PySpark Integration

pytd.spark.download_td_spark(spark_binary_version='2.11', version='latest', destination=None)[source]

Download a td-spark jar file from S3.

Parameters
  • spark_binary_version (str, default: '2.11') – Apache Spark binary version.

  • version (str, default: 'latest') – td-spark version.

  • destination (str, optional) – Where a downloaded jar file to be stored.

pytd.spark.fetch_td_spark_context(apikey=None, endpoint=None, td_spark_path=None, download_if_missing=True, spark_configs=None)[source]
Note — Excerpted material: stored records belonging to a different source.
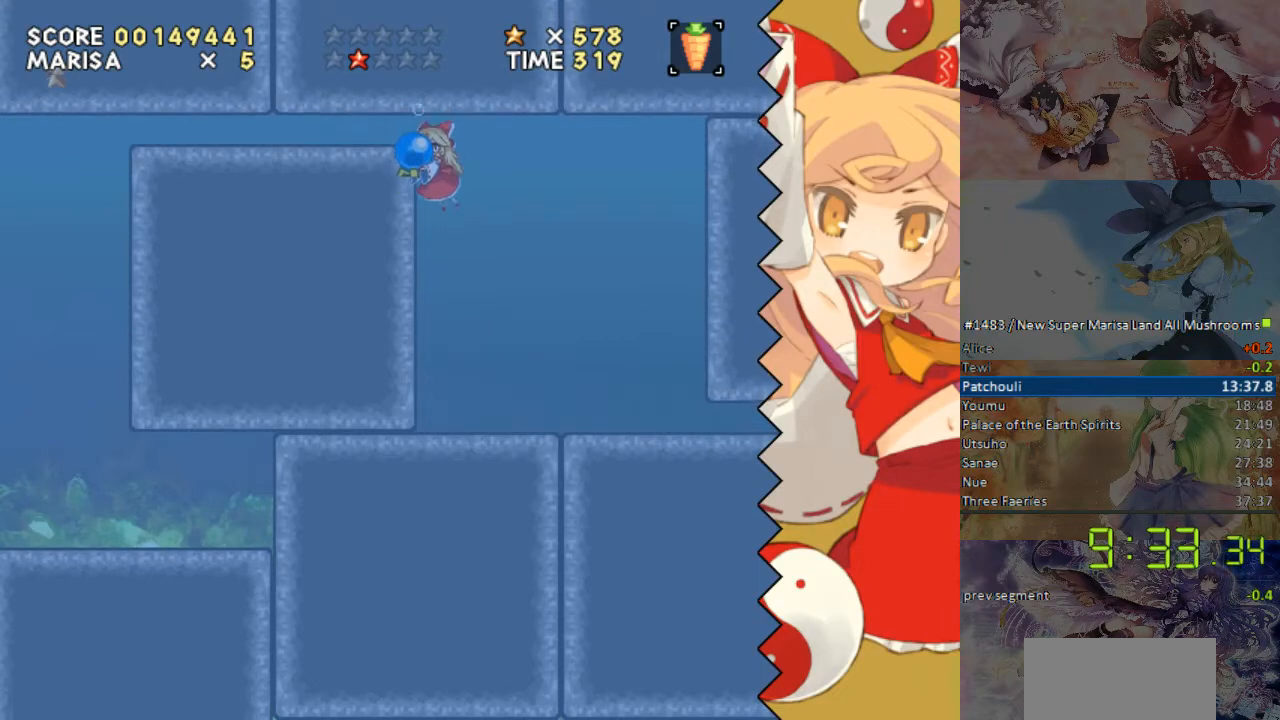
{"buttons": ["DPAD_LEFT"], "events": []}
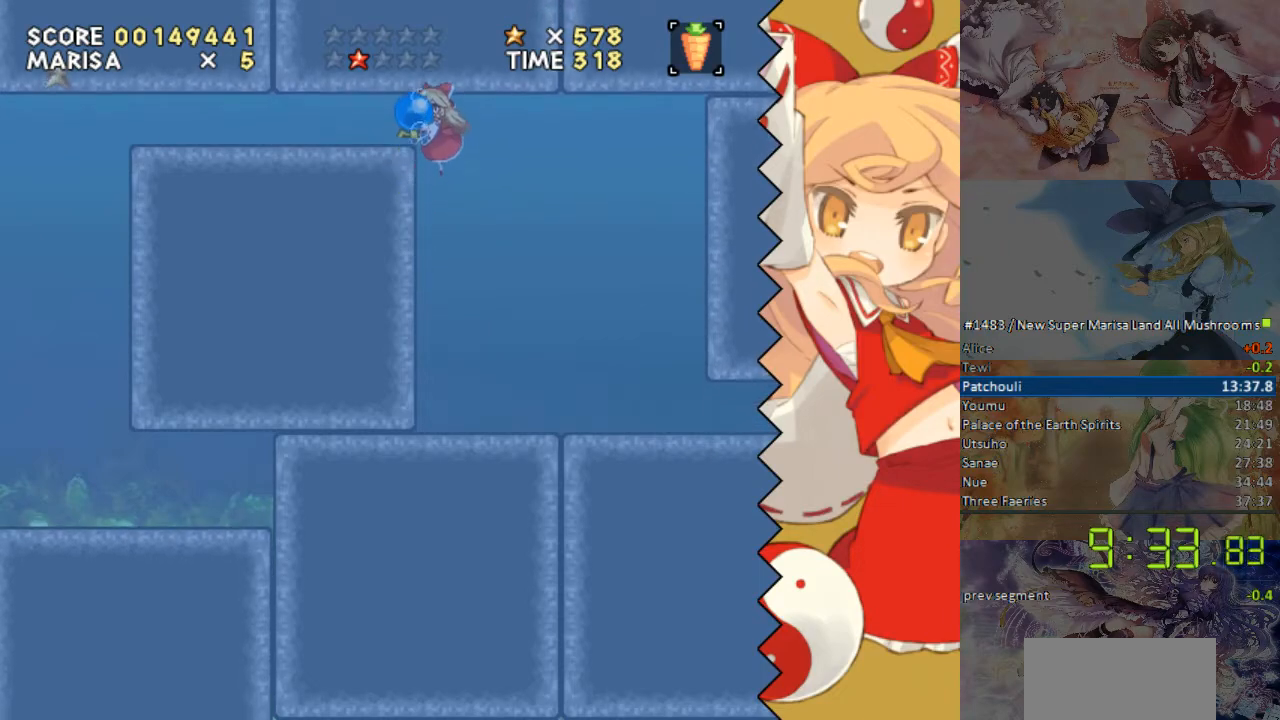
{"buttons": ["DPAD_LEFT"], "events": []}
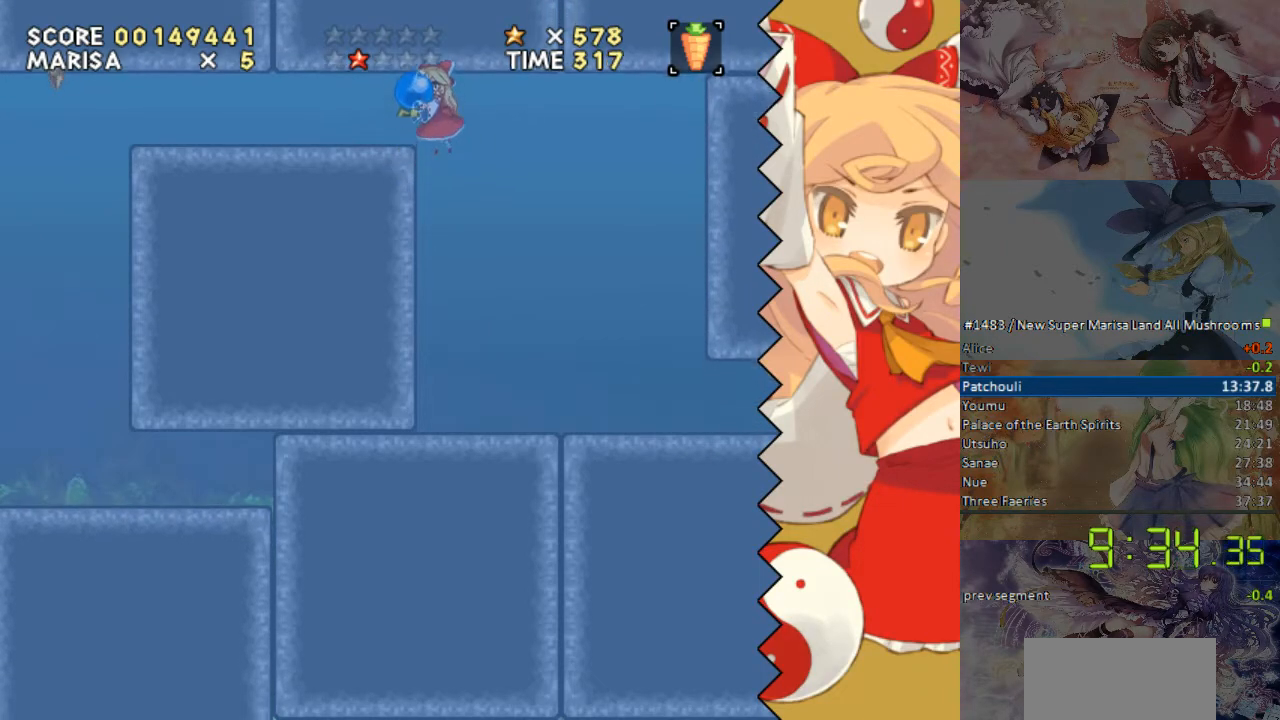
{"buttons": ["DPAD_LEFT"], "events": []}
Build TDSparkContext via td-pyspark.

Parameters
  • apikey (str, optional) – Treasure Data API key. If not given, a value of environment variable TD_API_KEY is used by default.

  • endpoint (str, optional) – Treasure Data API server. If not given, https://api.treasuredata.com is used by default. List of available endpoints is: https://support.treasuredata.com/hc/en-us/articles/360001474288-Sites-and-Endpoints

  • td_spark_path (str, optional) – Path to td-spark-assembly_x.xx-x.x.x.jar. If not given, seek a path TDSparkContextBuilder.default_jar_path() by default.

  • download_if_missing (bool, default: True) – Download td-spark if it does not exist at the time of initialization.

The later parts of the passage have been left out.